In the last 5ish years in my classroom, I did the best teaching of my life. I learned so many ways to improve my practice, I committed to making life (not just reading) better for my students, I began branching out into curriculum, supervision, and leadership. I was in my grove! So, Why did I leave?
First and foremost, I desired to be obedient to the direction I felt God leading me. Secondly, I couldn't continue to walk the tight rope between teaching and leading teachers. When I observed instruction that was not up to par, I could gently and politely offer some suggestions and help, but I could not insist that those suggestions be implemented. The time I spent preparing materials, studying curriculum, and helping other teachers left me less time to prepare quality lessons for my own students and zapped my energy to be fully present, engaged, and energetic for my students. For years I have seen teachers who remained in the classroom past their expiration date, past their effectiveness. I did not want that to be me! I feel very fortunate that I had the opportunity to leave while I still loved what I did every single day. No regrets about moving fully into a position of leading and teaching teachers.
I do have one regret. I spent one period each day collaborating with a fun Language Arts Teacher while she had a group of students we secretly referred to as her APP class. For those who don't know what those letters stand for, they usually mean Advanced Placement Preparation. We used to call them Honors Classes. With this class, those initials stood for Advanced Pre Prison. Please understand that this was a secret joke between the two of us. There were only 15 students in that group and it took both of us, on our "A game" every minute of every day to insure learning was occurring and fighting was not occurring. We had turned a corner, and this group was "on our side" about the time I left. This is the group I hated to leave. These are the kind of kids who have always been "my kids". These are the kids I most love to teach. Their teacher reported to me that they spent the rest of the year angry and resistant. She said, "There's nothing I can do because I can't bring you back." I am not vain enough to believe no one else could make a difference with those students But I do know that it is difficult for those students to trust, and I broke that trust. I abandoned them and all of my good reasons are for naught, as far as they're concerned. That's a regret I will always carry.
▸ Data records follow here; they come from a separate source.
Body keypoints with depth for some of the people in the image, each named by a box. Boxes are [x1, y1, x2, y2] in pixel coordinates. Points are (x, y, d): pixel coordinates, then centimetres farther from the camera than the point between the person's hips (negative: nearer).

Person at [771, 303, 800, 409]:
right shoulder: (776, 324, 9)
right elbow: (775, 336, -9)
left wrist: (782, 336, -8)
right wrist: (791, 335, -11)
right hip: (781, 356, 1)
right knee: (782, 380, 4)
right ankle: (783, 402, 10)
The position I've held this past year is a 3 year position, during which I'm "on loan" from my school district, to the state department of education. At the end of the 3 years, my district would have a classroom waiting for me--no guarantees which school or grade, but a classroom full of children. My resignation from the "on loan" position AND from my district (my employer for the last 17 years) is effective today. Yes, I've got a new job. Yes, I have traveled the road of Obedience to this position. I have prayed, waited patiently, listened, heard "Yes" to some things, and heard "No" to some other things. As of July 1, I will be a Special Ed Literacy Consultant for the Special Ed Division of our local education cooperative. I will remain in the same building, actually in the same cubicle. Some of my work will look very much like the work I've done this year. With this change, I've pretty much closed the door on my classroom teaching career. I was in the classroom 26 years. I loved it; I loved my students; I loved my co-workers. I believe I left at the right time.